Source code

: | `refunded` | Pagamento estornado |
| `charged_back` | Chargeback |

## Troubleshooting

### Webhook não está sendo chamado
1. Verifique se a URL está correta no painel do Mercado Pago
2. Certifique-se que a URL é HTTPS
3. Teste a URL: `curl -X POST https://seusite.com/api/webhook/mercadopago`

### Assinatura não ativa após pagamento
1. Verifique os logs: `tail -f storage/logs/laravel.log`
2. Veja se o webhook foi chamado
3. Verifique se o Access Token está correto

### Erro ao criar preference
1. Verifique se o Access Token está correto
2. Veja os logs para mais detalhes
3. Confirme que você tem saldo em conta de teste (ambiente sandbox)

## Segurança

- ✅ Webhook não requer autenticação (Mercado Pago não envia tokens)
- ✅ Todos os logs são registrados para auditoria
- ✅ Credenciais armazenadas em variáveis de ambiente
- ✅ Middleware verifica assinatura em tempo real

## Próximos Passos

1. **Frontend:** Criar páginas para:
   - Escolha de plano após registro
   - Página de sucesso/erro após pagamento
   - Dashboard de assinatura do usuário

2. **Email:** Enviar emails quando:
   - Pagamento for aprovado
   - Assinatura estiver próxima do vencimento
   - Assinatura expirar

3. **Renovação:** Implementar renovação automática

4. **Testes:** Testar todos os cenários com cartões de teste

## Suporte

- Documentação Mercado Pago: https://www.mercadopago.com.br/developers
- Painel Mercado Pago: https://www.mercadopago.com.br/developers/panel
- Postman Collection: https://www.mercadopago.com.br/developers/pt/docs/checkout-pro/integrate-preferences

◇ ◇ ◇

▶ _To-do item_
Copy the entries verbatim, starting at their first line and ending with the line that contains "- Dashboard de assinatura do usuário", with both of those lines included.

▶ _Answer to this exercise_
Source code

: | `refunded` | Pagamento estornado |
| `charged_back` | Chargeback |

## Troubleshooting

### Webhook não está sendo chamado
1. Verifique se a URL está correta no painel do Mercado Pago
2. Certifique-se que a URL é HTTPS
3. Teste a URL: `curl -X POST https://seusite.com/api/webhook/mercadopago`

### Assinatura não ativa após pagamento
1. Verifique os logs: `tail -f storage/logs/laravel.log`
2. Veja se o webhook foi chamado
3. Verifique se o Access Token está correto

### Erro ao criar preference
1. Verifique se o Access Token está correto
2. Veja os logs para mais detalhes
3. Confirme que você tem saldo em conta de teste (ambiente sandbox)

## Segurança

- ✅ Webhook não requer autenticação (Mercado Pago não envia tokens)
- ✅ Todos os logs são registrados para auditoria
- ✅ Credenciais armazenadas em variáveis de ambiente
- ✅ Middleware verifica assinatura em tempo real

## Próximos Passos

1. **Frontend:** Criar páginas para:
   - Escolha de plano após registro
   - Página de sucesso/erro após pagamento
   - Dashboard de assinatura do usuário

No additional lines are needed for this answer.